One of the more frustrating false claims constantly being promulgated by bourgeoise propagandists and, unfortunately, widely believed to be true by the public, is that a high rate of taxation on the wealthy is bad for the health of the economy. The fact of the matter is that the opposite is true. The higher the taxes on the wealthy, the healthier is the economy. Put another way, an aggressive progressive income tax is good economics.
There are two obvious reasons why an aggressive progressive income tax is good for economic health: First, the capitalist dynamic naturally expands wealth for those who own and control the means of production, which includes the capitalist and their functionaries. This is because capitalism is a social system in which the wealth generated by the direct producers – the worker, slave, so forth – is appropriated by social classes that do not generate that wealth – the capitalist, landowner, etc. This means that when taxes are low on the ownership classes and their functionaries, inequality increases and wealth becomes bottled up in a small network of families whose spending on goods and services cannot effectively complete the circuit of capital. The exploiting classes are too small in number to affect the levels of demand necessary to keep the economy growing. The majority has insufficient income to spend on goods and services. The fall in demand reduces the rate of profit. This contradiction leads to what economists call a realization crisis, and it is one of the main forces in defining the character of business recessions. The deeper the business recession, the worse off just about everybody is, including those social classes who believe they benefit from lower taxes.
Second, lower taxes on the wealthy means less revenues for the government. Because the government must borrow to continue its operations, most of which serve the interests of the exploiting classes, budget shortfalls drive up budget deficits, which in turn drives up real interest rates. Why do budget deficits drive up real interest rates? This is a basic matter of supply and demand: money has a price (interest on borrowed funds), and the more the government competes with the private sector for investment resources the higher is the price of money. Higher tax rates on the wealthy provide for the government resources with which to drive down inequality, thus allowing the majority to enjoy higher incomes, which they can spend on goods and services. This method effectively completes the circuit of capital and leads to stable economic expansion. Labor union density, as well as a minimum wage, plays an important role in this by raising incomes. At the level of consciousness, and at the level of the firm, capitalists want lower taxes because they perceive they will keep more of their profits. But at the system level, the desire for lower taxes, if met, leads to a drop in the rate of profit. This paradox is very real.

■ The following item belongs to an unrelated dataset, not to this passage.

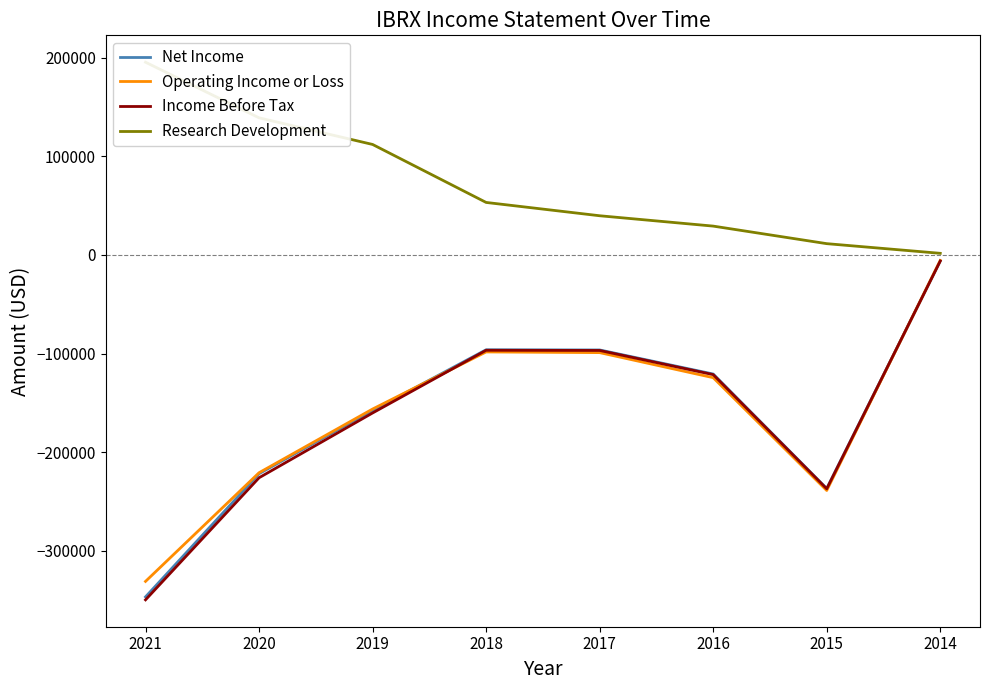

What is the value of the Income Before Tax point at the 2nd from the left?

-226000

It is, therefore, for the good of the wealthy that high top marginal rates are imposed upon them and the revenues generated redistributed through public projects that secure the long-term health of the society. Higher taxes (along with higher union density) are better for everybody.
You will note in the chart above that, while income taxes have remained basically flat for most Americans over several decades, they have been systematically reduced for the wealthy during this period. The actual picture is even more dramatic, as the majority pays higher taxes now in the form of payroll taxes and sales taxes. Anybody remotely familiar with the economic history during the period knows that the greatest period of wealth creation and the highest standard of living for most Americans was during the period 1950 through the early 1970s. The period between 1970 through the early 1990s were periods of instability and declining standard of living. Now, if, as the anti-tax advocates claim, high taxes were bad for the economy, the opposite would have been true. The economy would have performed poorly in the period between 1950 and the early 1970s, and would have improved with each reduction in taxes. Given the low level of taxation in the 1980s, the economy should have been better than it ever was. But this is not what happened.

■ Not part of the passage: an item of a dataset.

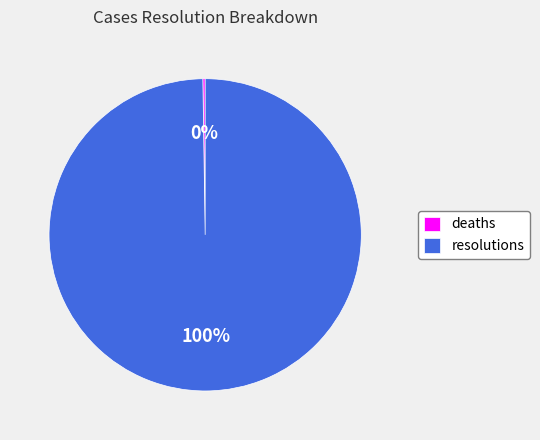

The resolutions slice represents 100% of the pie. True or false?

True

When did our economic troubles begin? They began in the early 1970s following the first major reduction in the top marginal tax rates in the 1960s. The 1970s were a period of economic instability and rising inequality. At the start of the decade of the 1980s, taxes were again slashed. The effects were extremely high interest rates and a dramatic rise in unemployment. Later in the 1980s, taxes were cut again and the economy tumbled into a deep recession. Only when taxes were raised in the early 1990s did the economy tack off. Look at this chart:
Why did the tax increases in the 1990s kick off one of the longest periods of business expansions in US history? In part because lower budget deficits drove down interest rates, which allowed for more investment, growth in jobs, growth in consumer spending. The expansion would have been more successful if the budget surplus, which reached record levels under Clinton, had been invested in public projects to improve the long-term health of the economy. Raising top marginal rates even more would have made the expansion even more successful still. This should have been a period of economic contraction, according to the theory of the anti-tax propagandists. But it wasn’t. What happened when taxes were slashed under Bush Junior? Did, as the anti-tax propagandists claim, the economy take off? The economy tumbled. We are now in the middle of the worst economic catastrophe since the great depression. The massive budget deficits and accumulation of wealth among capitalists and their functionaries has crippled our economy.
Facts and logic show us the way out of the crisis: dramatically raise taxes on the wealthy, redistribute that money to the masses through public projects that will improve the long-term health of our society. What do the anti-tax ideologues say? They say raising taxes in a recession is the worst possible thing to do. But, as you can see, this claim is based on the false claim that tax cuts grow the economy. The question for policymakers now is whether they act based on the facts, or act on the basis of the propaganda of the capitalist class.